EXCERPTED TEXT:
============================================================
B. The following persons are exempt from the registration requirement of
subsection A of this section:
1. A federal covered investment adviser;
2. A person without a place of business in this state that is registered under
the securities act of the state in which that person has its principal place of
business if its only clients in this state are:
a. federal covered investment advisers, investment advisers registered under
this act, or broker-dealers registered under this act,
b. institutional investors,
c. bona fide preexisting clients whose principal places of residence are not in
this state if the investment adviser is registered under the securities act of
the state in which the clients maintain principal places of residence, or
d. any other client exempted by rule adopted or order issued under this act;
3. A person without a place of business in this state if the person has had,
during the preceding twelve (12) months, not more than five clients that are
residents of this state in addition to those specified under paragraph 2 of this
subsection; or
4. Any other person exempted by rule adopted or order issued under this act.
C. It is unlawful for an investment adviser, directly or indirectly, to employ
or associate with an individual to engage in an activity related to investment
advice in this state if the registration of the individual is suspended or
revoked under this act, or the individual is barred from employment or
association with an investment adviser, federal covered investment adviser, or
broker-dealer by an order under this act, the Securities and Exchange
Commission, or a self-regulatory organization, unless the investment adviser did
not know, and in the exercise of reasonable care could not have known, of the
suspension, revocation, or bar. Upon request from the investment adviser and for
good cause, the Administrator, by order, may waive, in whole or in part, the
application of the prohibitions of this subsection to the investment adviser.
D. It is unlawful for an investment adviser to employ or associate with an
individual required to be registered under this act as an investment adviser
representative who transacts business in this state on behalf of the investment
adviser unless the individual is registered under subsection A of Section 21 of
this act [Section 1-404 of this title] or is exempt from registration under
subsection B of Section 21 of this act [Section 1-404 of this title].
============================================================
SUPPLIED MATERIAL:
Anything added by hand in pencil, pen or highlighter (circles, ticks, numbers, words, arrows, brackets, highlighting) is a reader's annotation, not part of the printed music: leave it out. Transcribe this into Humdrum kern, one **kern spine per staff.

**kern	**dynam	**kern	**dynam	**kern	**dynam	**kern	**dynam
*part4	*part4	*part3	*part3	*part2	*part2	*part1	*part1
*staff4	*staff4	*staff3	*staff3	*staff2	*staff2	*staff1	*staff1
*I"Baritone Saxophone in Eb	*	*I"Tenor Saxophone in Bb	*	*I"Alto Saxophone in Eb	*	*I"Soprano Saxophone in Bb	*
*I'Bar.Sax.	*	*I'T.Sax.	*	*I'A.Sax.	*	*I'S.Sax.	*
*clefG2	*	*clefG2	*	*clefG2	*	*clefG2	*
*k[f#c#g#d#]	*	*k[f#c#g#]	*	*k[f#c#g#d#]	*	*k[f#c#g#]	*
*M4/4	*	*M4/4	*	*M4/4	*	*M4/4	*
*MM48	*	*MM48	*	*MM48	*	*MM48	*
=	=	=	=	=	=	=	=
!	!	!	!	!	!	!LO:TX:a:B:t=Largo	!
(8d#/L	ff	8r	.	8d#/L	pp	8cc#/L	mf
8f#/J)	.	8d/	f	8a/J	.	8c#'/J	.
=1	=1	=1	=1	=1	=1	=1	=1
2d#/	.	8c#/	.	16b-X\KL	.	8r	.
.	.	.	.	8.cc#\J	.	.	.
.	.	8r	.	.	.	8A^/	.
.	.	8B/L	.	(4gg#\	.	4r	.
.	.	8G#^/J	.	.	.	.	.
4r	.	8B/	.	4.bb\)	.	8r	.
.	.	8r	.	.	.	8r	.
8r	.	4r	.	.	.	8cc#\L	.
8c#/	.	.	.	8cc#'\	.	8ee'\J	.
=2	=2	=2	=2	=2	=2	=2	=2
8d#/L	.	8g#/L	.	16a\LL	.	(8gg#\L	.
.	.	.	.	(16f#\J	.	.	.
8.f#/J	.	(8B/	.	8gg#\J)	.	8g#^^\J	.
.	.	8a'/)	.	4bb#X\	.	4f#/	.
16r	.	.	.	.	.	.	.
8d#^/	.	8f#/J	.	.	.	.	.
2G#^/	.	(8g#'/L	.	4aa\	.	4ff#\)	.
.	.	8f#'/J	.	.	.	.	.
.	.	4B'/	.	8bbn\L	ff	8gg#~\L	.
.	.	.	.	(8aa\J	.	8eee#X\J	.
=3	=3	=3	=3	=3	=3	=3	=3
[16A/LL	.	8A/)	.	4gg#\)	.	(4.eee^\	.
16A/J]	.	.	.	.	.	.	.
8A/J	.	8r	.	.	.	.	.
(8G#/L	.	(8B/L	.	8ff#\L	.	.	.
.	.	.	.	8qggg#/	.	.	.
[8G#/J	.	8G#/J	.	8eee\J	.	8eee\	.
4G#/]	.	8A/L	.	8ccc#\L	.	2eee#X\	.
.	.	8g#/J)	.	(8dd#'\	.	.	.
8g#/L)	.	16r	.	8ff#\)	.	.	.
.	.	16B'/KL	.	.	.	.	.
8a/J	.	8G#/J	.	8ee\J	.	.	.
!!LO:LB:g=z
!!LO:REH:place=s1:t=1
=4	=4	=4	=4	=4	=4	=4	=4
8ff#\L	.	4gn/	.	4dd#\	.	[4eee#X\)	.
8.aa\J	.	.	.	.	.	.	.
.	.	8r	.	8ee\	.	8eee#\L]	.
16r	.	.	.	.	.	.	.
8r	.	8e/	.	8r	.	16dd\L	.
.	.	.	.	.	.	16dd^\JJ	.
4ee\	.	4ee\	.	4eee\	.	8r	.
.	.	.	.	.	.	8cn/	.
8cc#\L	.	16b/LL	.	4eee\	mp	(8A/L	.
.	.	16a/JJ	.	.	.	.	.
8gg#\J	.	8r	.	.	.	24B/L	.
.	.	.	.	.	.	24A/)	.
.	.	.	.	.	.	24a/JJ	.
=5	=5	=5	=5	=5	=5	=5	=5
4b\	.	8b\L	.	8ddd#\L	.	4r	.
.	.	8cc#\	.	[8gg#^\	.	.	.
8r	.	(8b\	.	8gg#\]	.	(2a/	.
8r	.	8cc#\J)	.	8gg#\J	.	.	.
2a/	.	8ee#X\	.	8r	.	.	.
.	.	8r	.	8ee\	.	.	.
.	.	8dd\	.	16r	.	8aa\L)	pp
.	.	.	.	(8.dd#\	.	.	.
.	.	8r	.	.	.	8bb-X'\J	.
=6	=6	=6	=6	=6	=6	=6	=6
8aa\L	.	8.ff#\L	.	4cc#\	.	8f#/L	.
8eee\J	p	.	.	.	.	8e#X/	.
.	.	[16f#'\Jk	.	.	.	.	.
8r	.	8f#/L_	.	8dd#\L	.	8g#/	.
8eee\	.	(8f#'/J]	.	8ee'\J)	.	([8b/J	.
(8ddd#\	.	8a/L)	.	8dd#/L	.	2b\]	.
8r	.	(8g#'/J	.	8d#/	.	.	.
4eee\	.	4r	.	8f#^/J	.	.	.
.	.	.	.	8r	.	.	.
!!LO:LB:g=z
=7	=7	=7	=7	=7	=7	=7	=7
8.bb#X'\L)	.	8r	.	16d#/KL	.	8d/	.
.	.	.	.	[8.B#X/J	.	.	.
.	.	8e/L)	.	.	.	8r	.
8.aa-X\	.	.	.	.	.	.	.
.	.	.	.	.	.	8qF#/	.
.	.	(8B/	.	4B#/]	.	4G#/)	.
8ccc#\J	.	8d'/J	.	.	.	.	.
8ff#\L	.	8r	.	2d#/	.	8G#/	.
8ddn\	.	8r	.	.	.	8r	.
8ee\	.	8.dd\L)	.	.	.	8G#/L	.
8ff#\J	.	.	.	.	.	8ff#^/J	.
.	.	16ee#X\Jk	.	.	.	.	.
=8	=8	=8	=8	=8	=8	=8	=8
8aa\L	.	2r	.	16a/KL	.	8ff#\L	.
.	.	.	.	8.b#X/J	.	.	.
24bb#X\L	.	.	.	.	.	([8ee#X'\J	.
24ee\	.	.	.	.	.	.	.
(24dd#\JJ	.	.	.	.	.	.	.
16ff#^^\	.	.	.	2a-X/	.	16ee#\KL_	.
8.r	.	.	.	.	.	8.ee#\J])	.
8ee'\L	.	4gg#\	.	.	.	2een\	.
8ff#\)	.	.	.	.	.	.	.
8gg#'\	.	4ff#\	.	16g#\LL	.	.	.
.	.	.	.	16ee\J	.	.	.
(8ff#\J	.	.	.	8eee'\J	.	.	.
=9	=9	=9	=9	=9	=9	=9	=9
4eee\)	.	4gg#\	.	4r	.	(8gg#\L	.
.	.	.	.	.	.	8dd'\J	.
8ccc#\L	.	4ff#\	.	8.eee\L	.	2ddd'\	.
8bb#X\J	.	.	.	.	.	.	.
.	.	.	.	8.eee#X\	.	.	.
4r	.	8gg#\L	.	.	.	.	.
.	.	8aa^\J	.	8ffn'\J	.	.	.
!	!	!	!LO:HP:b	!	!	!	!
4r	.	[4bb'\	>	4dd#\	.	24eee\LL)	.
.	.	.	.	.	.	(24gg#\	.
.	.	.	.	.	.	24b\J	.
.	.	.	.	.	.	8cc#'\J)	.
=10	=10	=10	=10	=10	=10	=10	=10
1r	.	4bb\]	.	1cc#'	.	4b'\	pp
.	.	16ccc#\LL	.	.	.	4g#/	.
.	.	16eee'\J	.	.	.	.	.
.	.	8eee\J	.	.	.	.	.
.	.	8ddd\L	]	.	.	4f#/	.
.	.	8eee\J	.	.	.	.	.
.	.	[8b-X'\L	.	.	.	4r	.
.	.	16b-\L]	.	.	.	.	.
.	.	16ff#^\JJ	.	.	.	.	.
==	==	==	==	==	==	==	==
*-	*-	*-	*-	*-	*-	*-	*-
============================================================
THINGS TO DO:
1. Quote the statute excerpt on investment advisers from "C. It is unlawful" to "the investment adviser.".
2. Translate this sentence from the statute excerpt on investment advisers into Spanish: "Upon request from the investment adviser and for good cause, the Administrator, by order, may waive, in whole or in part, the application of the prohibitions of this subsection to the investment adviser."
3. Carry on the statute excerpt on investment advisers from the point at which it stops.

ANSWERS IN ORDER:
1.
C. It is unlawful for an investment adviser, directly or indirectly, to employ
or associate with an individual to engage in an activity related to investment
advice in this state if the registration of the individual is suspended or
revoked under this act, or the individual is barred from employment or
association with an investment adviser, federal covered investment adviser, or
broker-dealer by an order under this act, the Securities and Exchange
Commission, or a self-regulatory organization, unless the investment adviser did
not know, and in the exercise of reasonable care could not have known, of the
suspension, revocation, or bar. Upon request from the investment adviser and for
good cause, the Administrator, by order, may waive, in whole or in part, the
application of the prohibitions of this subsection to the investment adviser.

2. A solicitud del asesor de inversiones y por causa justificada, el Administrador, mediante orden, podrá dispensar, total o parcialmente, la aplicación de las prohibiciones de este inciso al asesor de inversiones.

3.
E. The exemption from registration provided by subparagraph b of paragraph 2 of
subsection B of this section shall not be available to any person who acts as an
investment adviser to the state, any county, municipality or school district of
this state, or any other political subdivision of this state; any agency or
corporate or other instrumentality of any such entity; or any pension fund for
the benefit of employees of any such entity.
§ 1-404. Investment adviser representative registration requirement and
exemptions
A. It is unlawful for an individual to transact business in this state as an
investment adviser representative unless the individual is registered under this
act as an investment adviser representative or is exempt from registration as an
investment adviser representative under subsection B of this section.
B. The following individuals are exempt from the registration requirement of
subsection A of this section:
1. An individual who is employed by or associated with an investment adviser
that is exempt from registration under subsection B of Section 20 of this act
[Section 1-403 of this title] unless the individual has a place of business in
this state or is not a “supervised person” as that term is defined in Section
202(a)(25) of the Investment Advisers Act of 1940 (15 U.S.C. Section
80b-2(a)(25)); and
2. Any other individual exempted by rule adopted or order issued under this act.
C. The registration of an investment adviser representative is not effective
while the investment adviser representative is not employed by or associated
with an investment adviser registered under this act or a federal covered
investment adviser that has made or is required to make a notice filing under
Section 22 of this act [Section 1-405 of this title].
D. An individual may transact business as an investment adviser representative
for more than one investment adviser or federal covered investment adviser at a
time unless a rule adopted or order issued under this act prohibits or limits an
individual from acting as an investment adviser representative for more than one
investment adviser or federal covered investment adviser.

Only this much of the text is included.